Ele já tinha levado muito na cara nessa vida. Nasceu e foi criado em periferia, órfão de pai e mãe, educado pela avó que aos 60 anos partiu exausta. Perdido e anestesiado, irmão mais velho de três meninos, responsável, guerreiro, apaixonado e lutador.
Ela era uma mera garota da zona sul, talvez diferente de todas as outras. Tinha consigo princípios e valores pelos quais ninguém jamais já vira igual, preservava sua independência e seus objetivos como ninguém. Dona de uma natural espontaneidade que conquistava a todos por onde passava.
Juntos eles formavam um casal comum visto pelos insensíveis. Mas qualquer um que tivesse um pouco de sentimentalismo carregado dentro de si saberia que eles eram distintos de todos os outros. Transpareciam alegria através de uma simples troca de olhares e por diversas vezes os observei conversando com os olhos. Transformavam a dor da vida dura em algo estimulador, o que por muitas vezes, era força para seguirem em frente. Quando discordavam de algo, simplesmente balançavam a cabeça como um sinal, para evitar brigas e desentendimentos, afinal sempre mantiveram uma ideia fixa de que as diferenças existem e eles deveriam aprender a conviver com elas. Em idas ao cinema, ela não insistia em ver comédias românticas, nem ele para ver os filmes de ação, guerra ou luta, contanto que se sentassem lado a lado o filme já não importava mais. Tinham um prazer exaltante na companhia do outro, o que era bonito de se ver. Dispensavam palavras que os lembrassem um passado nada agradável e evitavam ainda mais as palavras que poderiam feri-los. Só prometiam aquilo que poderiam cumprir, nunca mencionavam “para sempre”, sempre prefiram o “até quando Deus permitir”.

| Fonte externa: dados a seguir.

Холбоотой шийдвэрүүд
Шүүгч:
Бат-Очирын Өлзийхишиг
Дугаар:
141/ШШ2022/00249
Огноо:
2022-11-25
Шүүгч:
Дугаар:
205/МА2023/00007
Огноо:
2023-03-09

Disseram “eu te amo” pela primeira vez no topo de uma montanha russa, depois de um ano de uma amizade bastante colorida que mais parecia com um namoro, porém ainda não assumido. Eles diziam que a sensação de poder cair daquele carrinho que estava a mais de 30 metros do chão os fizeram aflorar as emoções e confessar seus sentimentos. O pedido de namoro surgiu em frente ao mar, em uma noite estrelada cercados por velas e tochas que iluminavam o ambiente. Por mais incrível que poderia parecer, ele era romântico, sempre foi, independente de ter consigo a visão do assassinato de seu pai quando ele tinha apenas treze anos. Certas situações não foram capazes de apagar o que ele tinha de mais bonito. Parecia de pedra, mas era gelo que se derreteu em encontrar um coração tão puro. A cada noite trocavam mensagens desejando bons sonhos e a cada manhã desejando um bom dia.
Enxergavam a vida de uma maneira distinta, porém ambos a viam como um preparo para a eternidade.

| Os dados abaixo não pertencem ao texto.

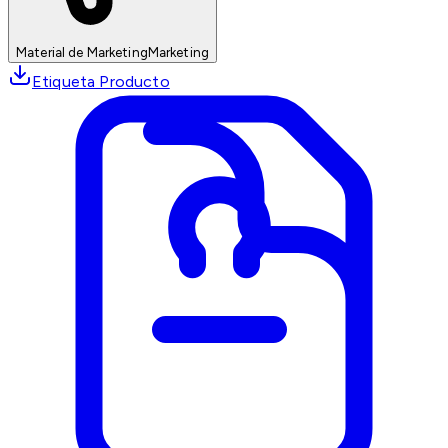
Material de Marketing
Marketing
Etiqueta Producto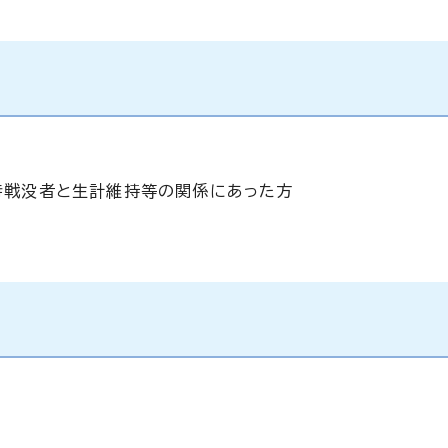
時戦没者と生計維持等の関係にあった方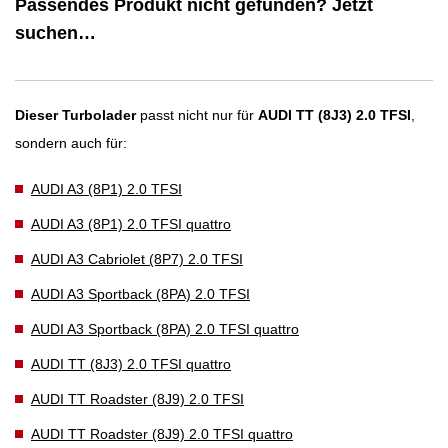
Passendes Produkt nicht gefunden? Jetzt
suchen…
Dieser Turbolader
passt nicht nur für
AUDI TT (8J3) 2.0 TFSI
,
sondern auch für:
AUDI A3 (8P1) 2.0 TFSI
AUDI A3 (8P1) 2.0 TFSI quattro
AUDI A3 Cabriolet (8P7) 2.0 TFSI
AUDI A3 Sportback (8PA) 2.0 TFSI
AUDI A3 Sportback (8PA) 2.0 TFSI quattro
AUDI TT (8J3) 2.0 TFSI quattro
AUDI TT Roadster (8J9) 2.0 TFSI
AUDI TT Roadster (8J9) 2.0 TFSI quattro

Passavam horas conversando sobre o futuro, idealizando seus filhos com os olhos singelos do pai e o sorriso sincero e doce da mãe. Conversavam também sobre o passado, mas isso não durava mais que alguns minutos, talvez era a dor dele que não deixava que a conversa se prolongasse, ela respeitava.
Iam a igreja todos os domingos pela manhã e todas as sextas pela noite, liam a bíblia juntos pelo menos uma vez por semana.
Gostavam de ir nas tardes de sábado para a praia e por ali ficavam até ter uma das visões consideradas mais bonitas por ela, o sol se pondo. Ao anoitecer, deitavam sobre a areia olhando para o céu, tentavam contar as estrelas, porém nunca conseguiam e ele sempre aproveitava a deixa para dizer sobre o amor dos dois. Costumava dizer que não dava pra contar como as estrelas, era tão infinito quanto o céu e tão intenso quanto o mar e ao ouvir essas palavras ela sorria e o beijava da maneira mais intensa com que podia.
Não existia cobranças, nem coisa parecida. Existia apenas um amor pelo outro, capaz de enfrentar problemas, superar dificuldades e ultrapassar obstáculos. E como dizem que em um relacionamento os opostos se atraem e se completam, talvez o deles seria a prova disso. Ou não, na verdade eu não sei. Só sei que por todo o tempo que os observei descobri que o amor é mesmo essa coisa toda de se doar pelo outro sem esperar nada em troca.